Jesus said, They are members of our group. Just not “working in our territory” at this time. And all they could say was “Oh!”. With a puzzled look on their squinched up faces.
I just love that scene!
Maybe, The End Church is not just 18,000,000 SDAs. Perhaps more than a 1,000,000,000. Just not “working in our territory”, and not eating at OUR table, sleeping under OUR tree.
Christ in the body of Jesus accepts them, Christ in the body of Jesus embraces them. Christ in the body of Jesus tells THEM to Baptize in his name, to Forgive Sins. All we can do is say “Oh!”, and squinch up our SDA faces in puzzlement.

THAT is the gift of Authority! The gift of Christ in the body of Jesus. Just follow me, do what I do, how I do it. Now go out on your own in My Name.
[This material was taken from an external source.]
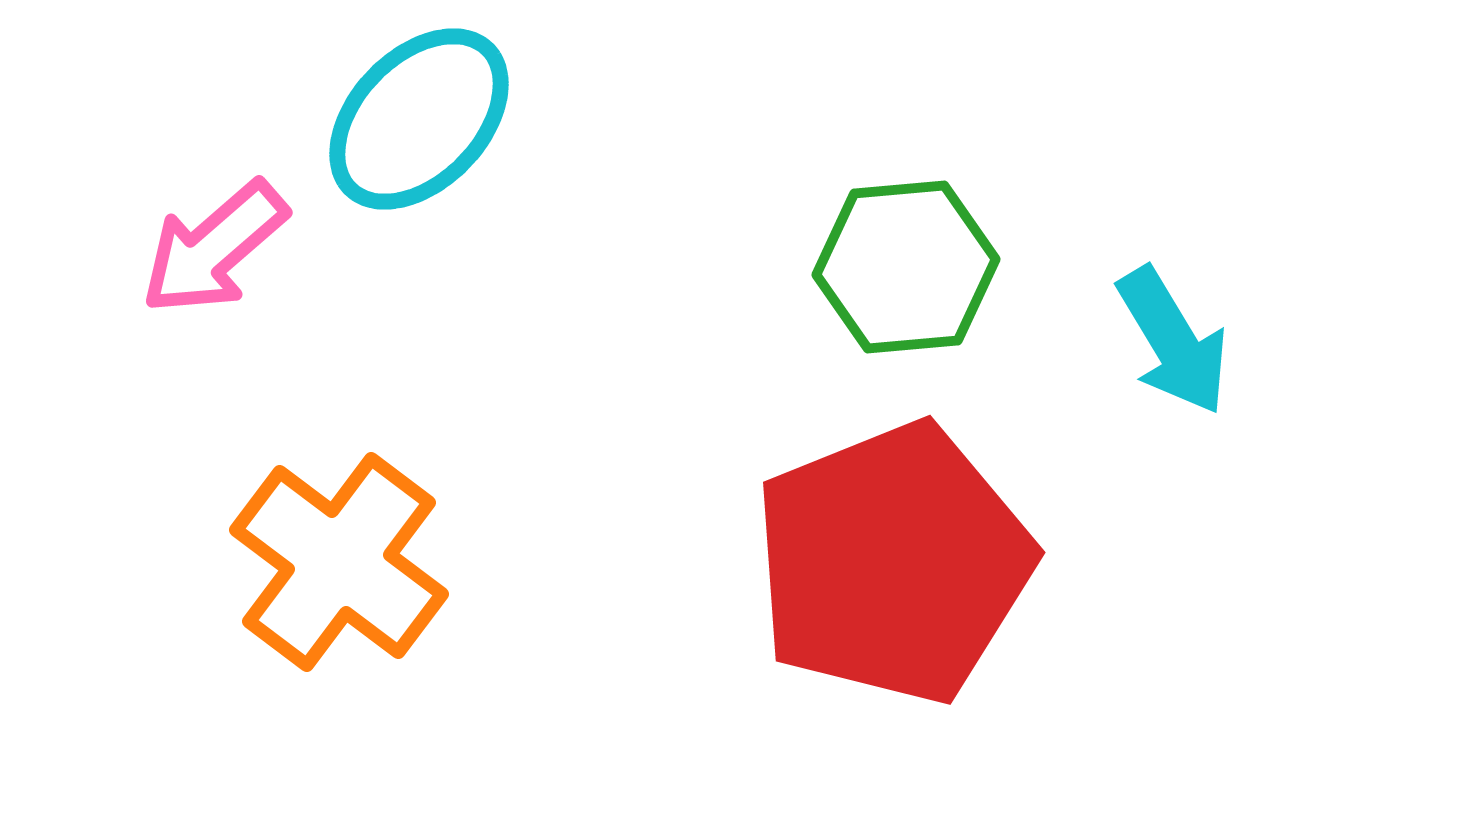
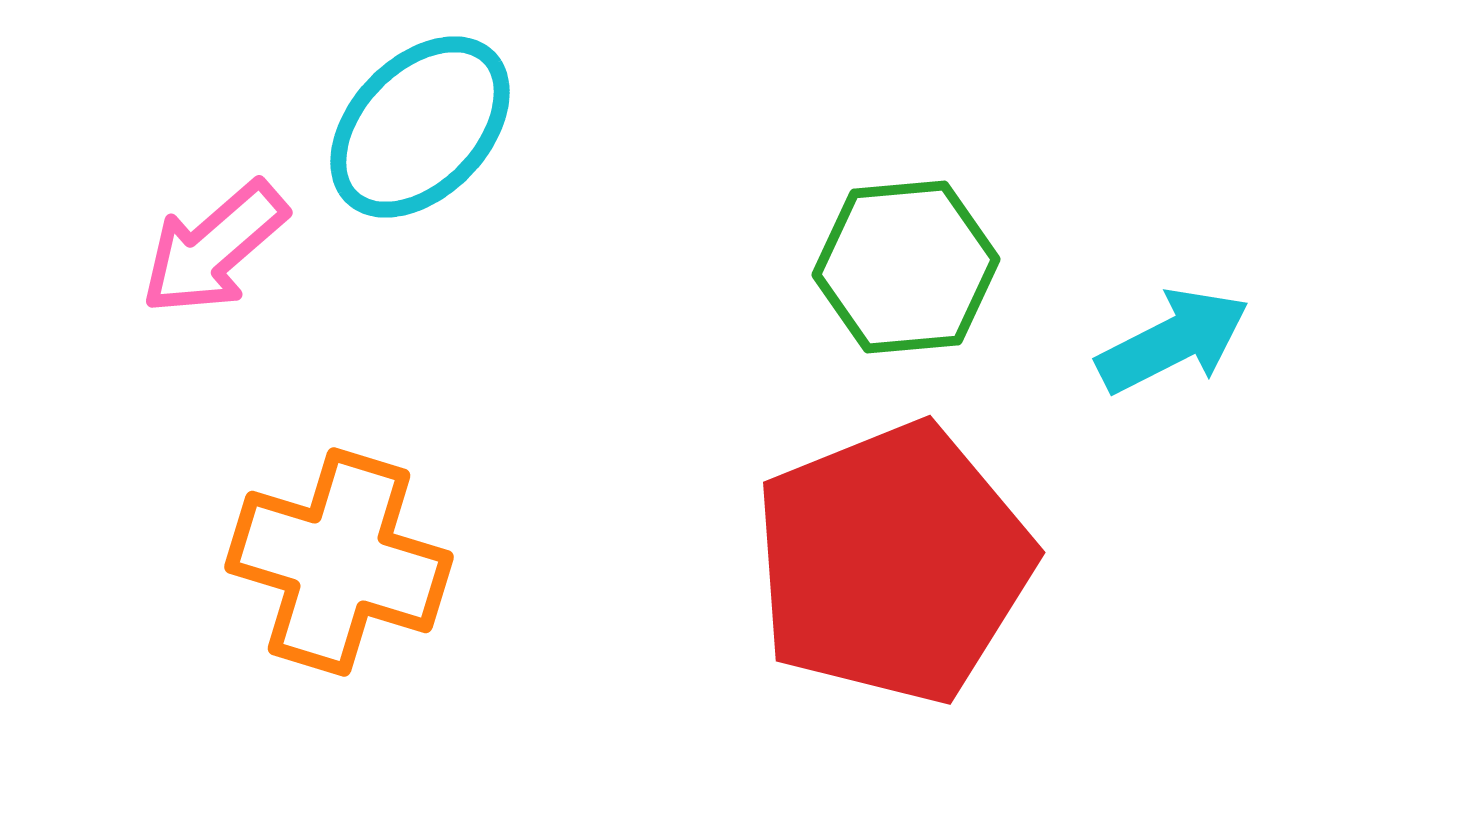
cyan ellipse: moved 1 px right, 8 px down
cyan arrow: rotated 86 degrees counterclockwise
orange cross: rotated 20 degrees counterclockwise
The churches they were to establish were Home Churches, every house on the block, a Home Church. Those “working in other territory” listened, watched, practiced, and did without asking permission. That was their Authority ---- Imitating the Christ in the body of Jesus.
Imitating God.



If we want to know what the bible has to say, we need to only read Acts 15 to identify the biblical pattern for deciding questions of ecclesiastical practice.
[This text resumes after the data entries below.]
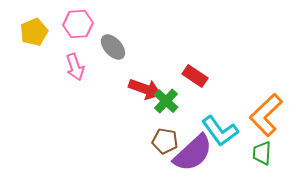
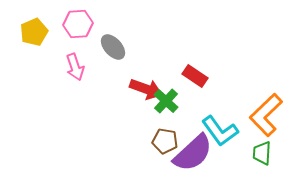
red arrow: moved 1 px right
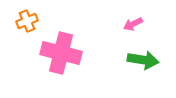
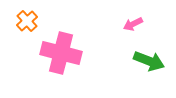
orange cross: rotated 20 degrees counterclockwise
green arrow: moved 6 px right, 1 px down; rotated 12 degrees clockwise
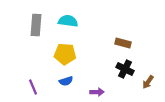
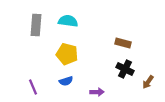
yellow pentagon: moved 2 px right; rotated 10 degrees clockwise
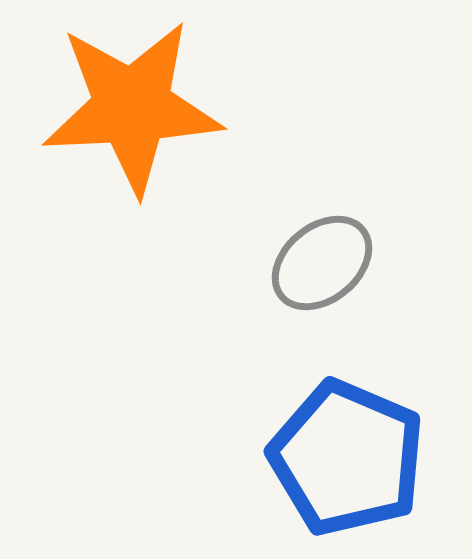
Acts 15 is uniquely clear. From now on, all questions of ecclesiastical practice are spiritual in nature.

The evidence of the Holy Spirit as seen in the lives of people is the measure of acceptable spiritual practice.

Acts 15 sets the standard for church leadership.

Theology is to be set aside when assessing spiritual practice.

James did not, in any way, assert a theological rationale for laying aside a perfectly settled theology of circumcision. Rather, James exclusively endorsed spiritual practice on the basis of spiritual evidence.

That the General Conference leadership has failed to follow this biblical pattern for decades is no small matter. That the same leadership has now conceded that women’s ordination is not, and has never been a matter of theology is telling.

To have sent a spiritual matter off to the General Conference for some kind of vote is an utter miscarriage of spiritual leadership by the church officers.

Voting is a total violation of the biblical model in Acts 15. James could have called for a vote, but James clearly sensed that to bring the church together required that he lead. James changed minds because he seemed to understand that voting only closes minds.

James saved the early church by avoiding a vote. Of course, the church is under no threat by this vote.

Perhaps the item, regarding giving Division Committees of the church authority to ‘enable’ ordination of women, will be voted to be tabled by asserting the question is neither cultural or territorial nor theological in nature, but rather is a spiritual matter, and therefore is already within the purview of the various local and union organizations already commissioned to directly and personally assess the spiritual endorsement of the Holy Spirit in the lives of individuals already ministering.

Far less likely things have happened. Ask Robert Folkenberg.